Alumni and students, particularly from the HBCUs, immediately rallied in opposition to the bill, citing concerns about funding. While the bill proposed adding $70 million to the state budget to cover the funding lost by the decreased tuition, there was no guarantee future legislatures would continue to cover the cost. There were also concerns that the reduced tuition might lower the value of an education at these institutions.
"Although we know it not to be true, the reduction of tuition could create a perception that the quality of education by FSU is inferior to that of other institutions," Chancellor James Anderson of Fayetteville State University said in a statement.
Moreover, one of the original provisions of the bill, which was later removed, would have called for the "evaluation of University names on enrollment, academic strength, and diversity." This was seen as a direct attempt to detach HBCUs from their historic legacies and make them more attractive to white students.
Though many of the proponents of the bill, including Black legislators such as Gladys Robinson, a Guilford County Democrat, referred to the bill as "well intentioned," HBCU students across the state were not buying it. After they held mass demonstrations at the legislature, all the HBCUs were dropped from the bill.
Of the negative reactions to the bill, Apodaca said, "I've never tried to help people in my life and been treated so poorly."
But HBCU students' skepticism of Apodaca's claims that he just wanted to help by expanding access to education stems in no small part from an action he took back in 2013 to limit their access to another critical place — the voting booth.
In the wake of the Supreme Court's Shelby County v. Holder decision gutting the Voting Rights Act, Apodaca stated, "Now we can go on with the full bill, now that the headache is out the way."
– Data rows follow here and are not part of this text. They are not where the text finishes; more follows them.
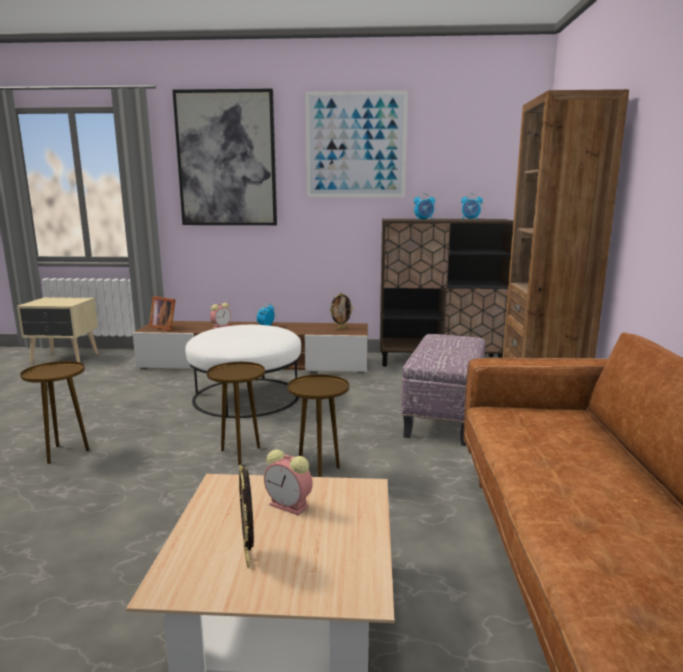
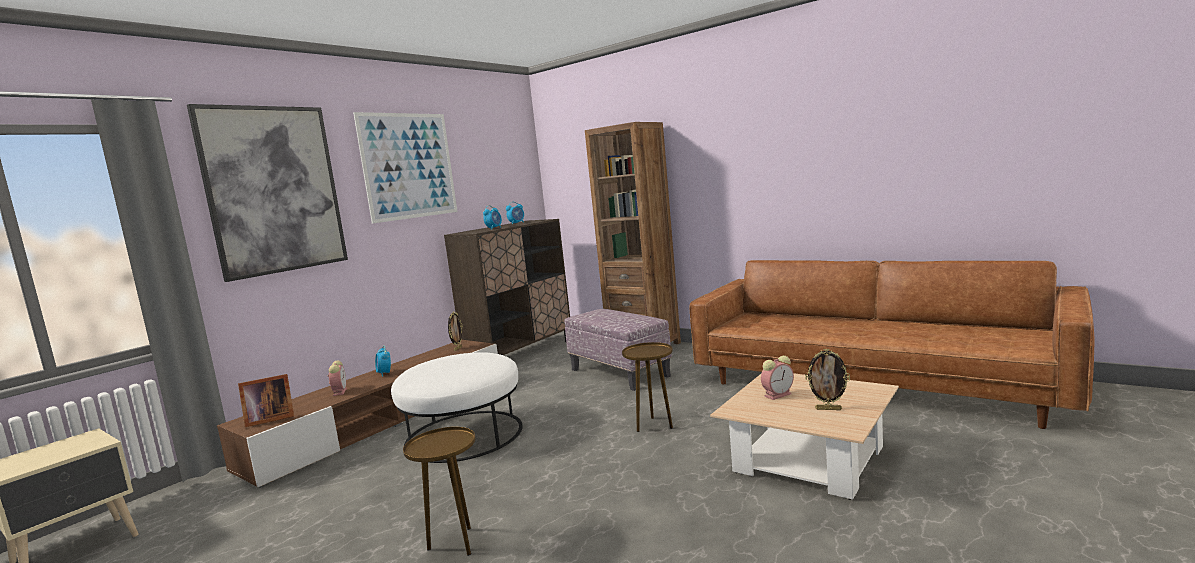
camera: 55 degrees left, 5 degrees down
brown side table [207,362,265,465] -> none

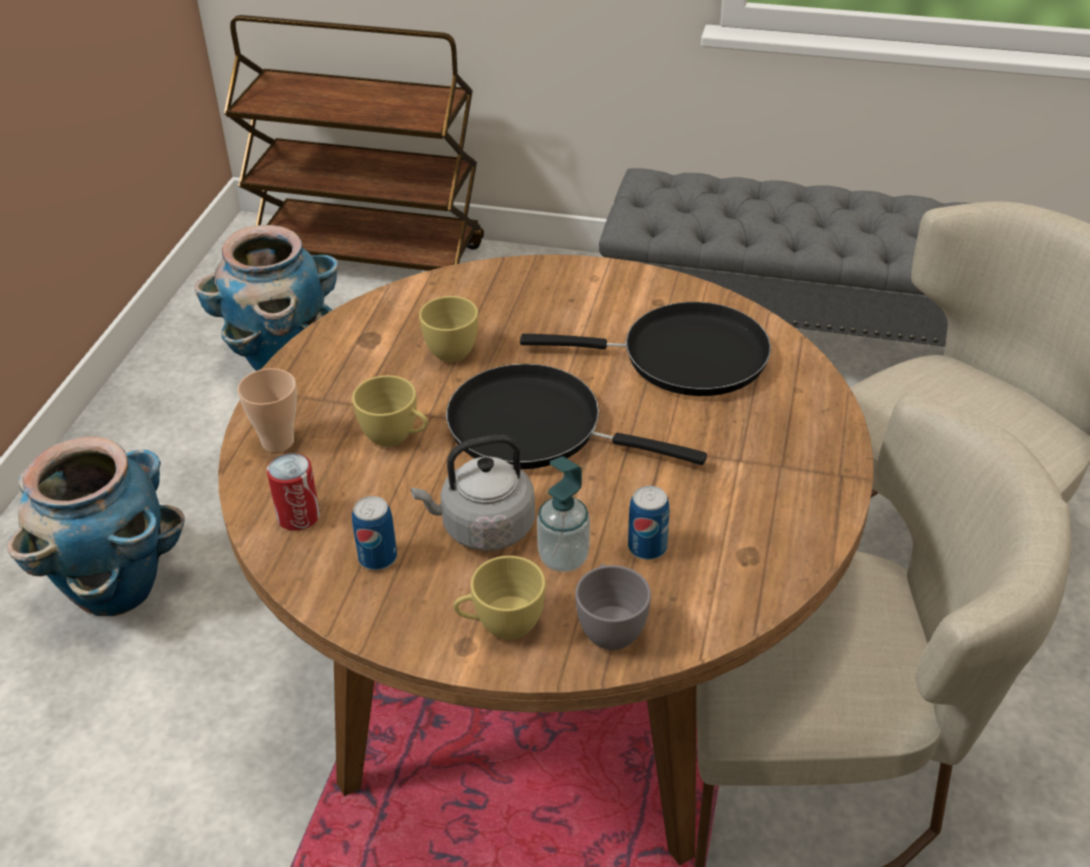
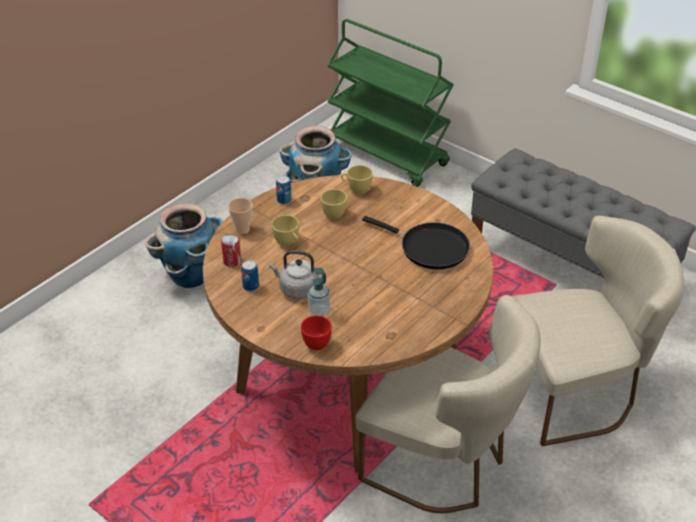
camera: 25 degrees right, 0 degrees up
brown cart [224,15,484,271] -> green cart [327,19,454,187]
black frying pan [446,364,707,469] -> none
yellow cup [453,556,545,640] -> yellow cup moved to [341,165,373,194]
grey cup [575,564,651,650] -> red cup [301,315,332,350]
can [628,486,669,560] -> can moved to [276,176,292,205]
The "headache" Apodaca was referring to was the Justice Department's preclearance of election changes, and the bill was House Bill 589. After the Supreme Court's decision, North Carolina Republican lawmakers immediately expanded the measure from 14 pages to 57, full of strict voting requirements that could not have passed muster under preclearance. Besides implementing a new photo ID requirement that did not count student IDs as a valid form, the law also drastically cut the state's early voting period and ended same-day registration, provisions that have a particularly chilling impact on students and youth voters.
Students like Jocelyn Andreka Ferguson-Kellly and Faith Jackson of Winston-Salem State, who had previously voted at their campus polling site in 2012, were now told that they did not have the acceptable form of identification to vote. Further, during the March 2016 primary, the first election in which the voter ID law was in effect, a disproportionate number of students at college campuses had to cast provisional ballots because they did not have the acceptable form of ID. In all, about 218,000 people — 5 percent of North Carolina's registered voters — do not have an acceptable form of ID to vote. Though they are still supposed to be granted access to provisional ballots, there is no guarantee that those ballots will be counted.
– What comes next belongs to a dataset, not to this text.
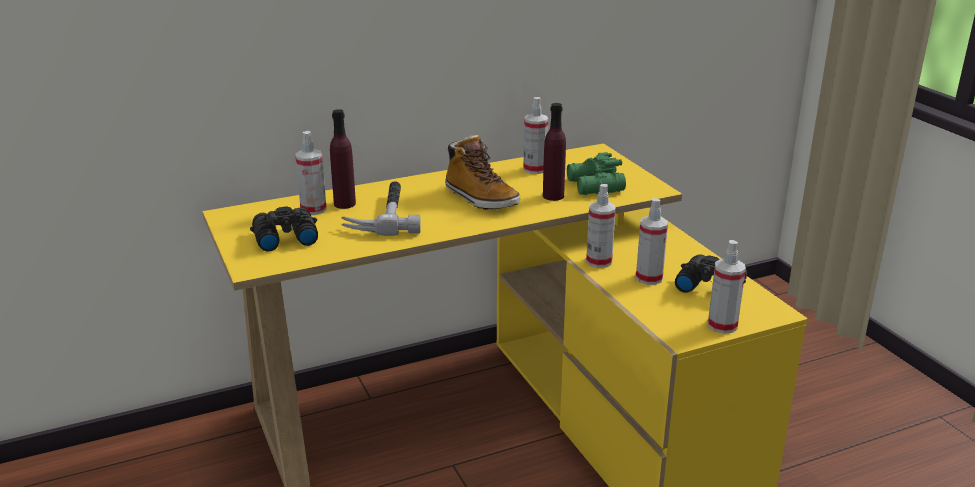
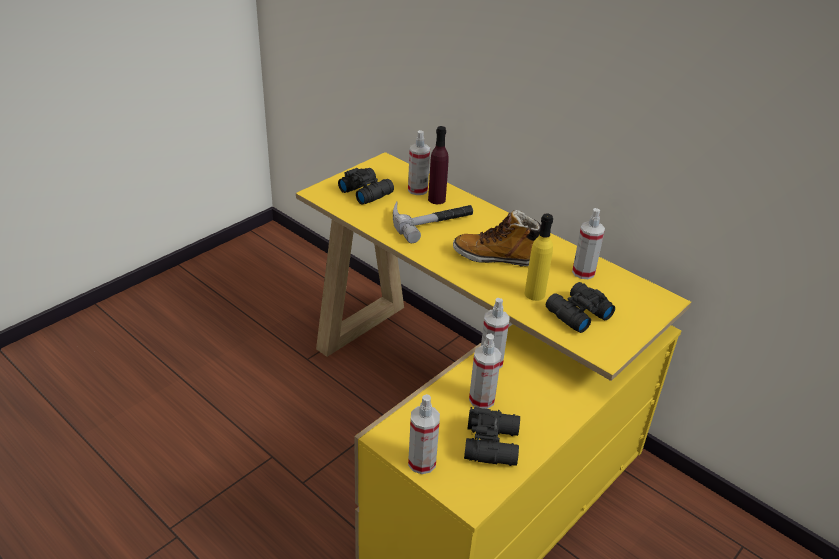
camera: 65 degrees right, 10 degrees up
boot [445,135,520,210] -> boot turned 75 degrees clockwise [453,210,541,267]
purple bottle [543,103,566,201] -> yellow bottle [525,213,553,301]
green binoculars [567,152,626,195] -> black binoculars [546,282,615,333]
Despite protests — including one where a diverse group of young voting-rights activists including HBCU students packed the legislative gallery with tape over their mouths, symbolizing that the bill would silence them if passed — the full bill became law, as Apodaca wanted. The law was challenged in the courts and is currently on appeal.
So thanks to Apodaca's actions, North Carolina is home today to what's been called the country's worst voter suppression bill. But North Carolina — the state with the most HBCUs — is also where the Student Nonviolent Coordinating Committee was formed and where the Greensboro sit-ins sparked a successful national movement for civil rights. It is this legacy of resistance that HBCU students are drawing on in their fight to preserve their schools.